Akmescitte Kırım Tatar Milli Meclisi Tatar Türklerini temsil ediyordu. Başkanı da M. Cemil Kırımoğluydu. Arayarak oraya ulaştığımızda 70-80 kadar genç bir çok eğitimden geçiyor, M. Cemil Bey de teker teker hepsiyle ilgileniyordu. Koşuşturmasında çok etkilenmiştik. Cemil Bey deyıllar önce sürülenler arasındaydı ve yıllarca Rus zindanlarında işkence görmüştü. Bizler, öğrencilik yıllarında “ Cemiloğlu’na hürriyet” sloganlarıyla yürüyüşler yaparken O’nun boylu boslu, cüsseli biri olduğunu hayal ederdik. İlk gördüğümde sarsılmıştım. Çelimsiz, ufacık bir adam. Ama tanıdığımda anladım ki, o cüsseye mangal gibi yiğit bir yürek koymuş Rabbim. Hayranlık duydum. Onun zindanlardaki çilesini, komünizm yıllarında A. Soljenitsin duyurmuştu bütün dünyaya, “zindan da işkenceye maruz kalıyor, kurtarın!” diyerek.

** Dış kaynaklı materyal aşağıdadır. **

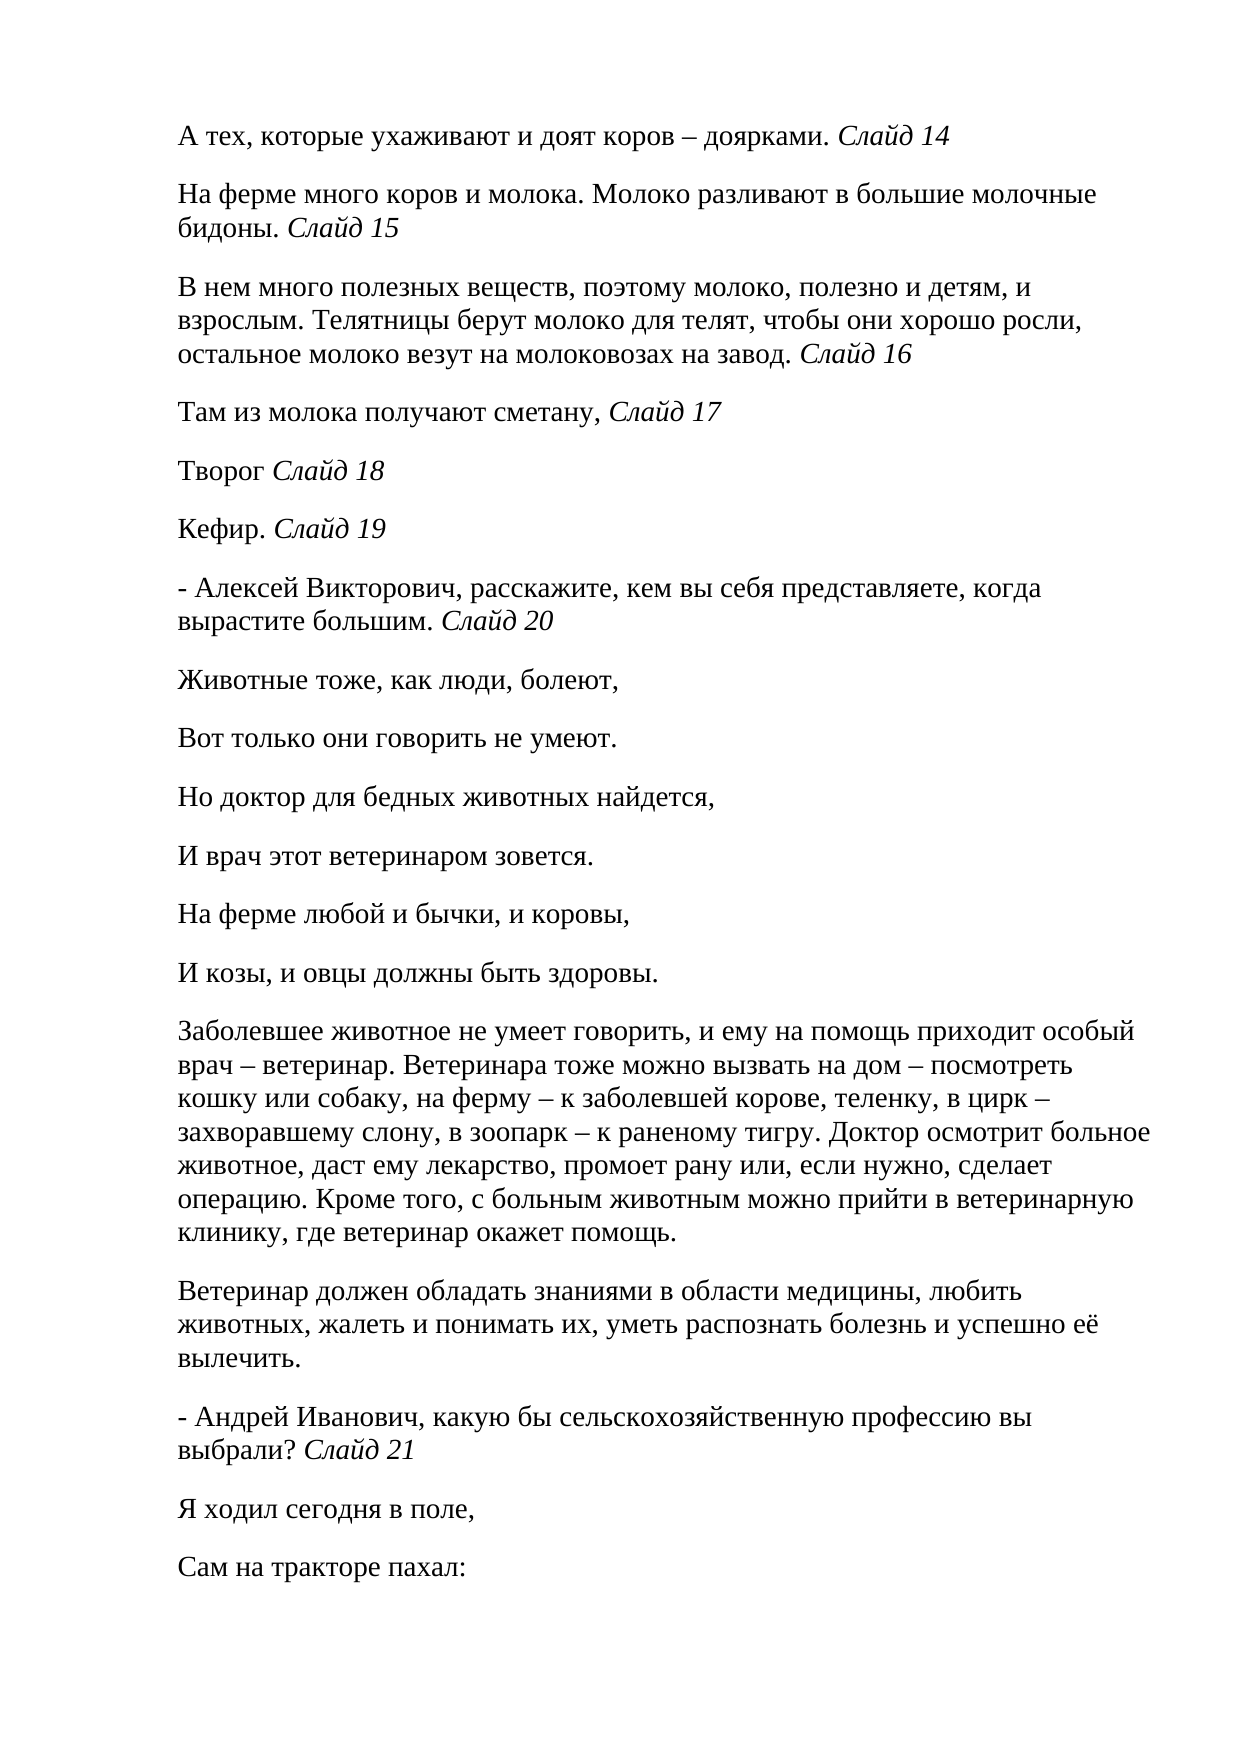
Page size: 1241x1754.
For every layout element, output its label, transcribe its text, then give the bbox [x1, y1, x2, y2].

text Но доктор для бедных животных найдется, [177, 779, 1152, 813]
text Вот только они говорить не умеют. [177, 721, 1152, 754]
text И козы, и овцы должны быть здоровы. [177, 955, 1152, 988]
text Творог Слайд 18 [177, 453, 1152, 486]
text И врач этот ветеринаром зовется. [177, 838, 1152, 871]
text В нем много полезных веществ, поэтому молоко, полезно и детям, и взрослым. Телятницы берут молоко для телят, чтобы они хорошо росли, остальное молоко везут на молоковозах на завод. Слайд 16 [177, 269, 1152, 369]
text Я ходил сегодня в поле, [177, 1491, 1152, 1524]
text На ферме любой и бычки, и коровы, [177, 896, 1152, 930]
text - Алексей Викторович, расскажите, кем вы себя представляете, когда вырастите большим. Слайд 20 [177, 570, 1152, 637]
text На ферме много коров и молока. Молоко разливают в большие молочные бидоны. Слайд 15 [177, 177, 1152, 244]
text Кефир. Слайд 19 [177, 511, 1152, 545]
text Там из молока получают сметану, Слайд 17 [177, 394, 1152, 428]
text Сам на тракторе пахал: [177, 1549, 1152, 1583]
text Ветеринар должен обладать знаниями в области медицины, любить животных, жалеть и понимать их, уметь распознать болезнь и успешно её вылечить. [177, 1273, 1152, 1374]
text - Андрей Иванович, какую бы сельскохозяйственную профессию вы выбрали? Слайд 21 [177, 1399, 1152, 1466]
text А тех, которые ухаживают и доят коров – доярками. Слайд 14 [177, 118, 1152, 152]
text Животные тоже, как люди, болеют, [177, 662, 1152, 696]
text Заболевшее животное не умеет говорить, и ему на помощь приходит особый врач – ветеринар. Ветеринара тоже можно вызвать на дом – посмотреть кошку или собаку, на ферму – к заболевшей корове, теленку, в цирк – захворавшему слону, в зоопарк – к раненому тигру. Доктор осмотрит больное животное, даст ему лекарство, промоет рану или, если нужно, сделает операцию. Кроме того, с больным животным можно прийти в ветеринарную клинику, где ветеринар окажет помощь. [177, 1013, 1152, 1248]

Cemil Beyi beklerken bunları düşünüyor ve bir taraftan da nasıl yardım ederizi konuşuyorduk. Önce bir miktar para vermeye karar verdik, ama zaman geçtikçe paranın değerini yükselttik. M. Cemil Bey geldiğinde yaptıklarını anlattı bize. Zaten anlaşılıyordu. Herkes O’nun eline ve diline bakıyordu orada. İnsanlar bir aylık maaşlarıyla ancak bir aylık ekmek parası kazanabiliyorlardı. Kırımlıların çoğu perişan, evsiz barksızdı. Cemil Beye parayı verdiğimizdeki sevinci bizi de bir şeylerin yapabilmenin mutluluğuna eriştirmişti. Ben daha sonra bir kalpak almak istedim. Bizim hediyemiz olsun, “adresine gönderirim” dedi. Gerçekten 1 ay kadar sonra güzel bir kalpak sahibi oldum, halâ saklarım.Akşama doğru trene binmek üzere bizi yolcu ettiler, büyük bir dava adamı ve mücahitle tanışmış olmanın saadetiyle Akmescit’ten ayrıldık.

Kaybettiğimiz büyük bir edebiyatçı sayesinde O’nun hasretiyle dünya çapında düzineyle kitap yazdığı aziz vatanı Kırım’la ilgili bu hatıramı anmış olduk. Allah’tan, M. Cemil Kırımoğlu ve O’nun gibi dava adamlarına muvaffakiyet, Cengiz Dağcı’ya da rahmetler niyaz ediyorum.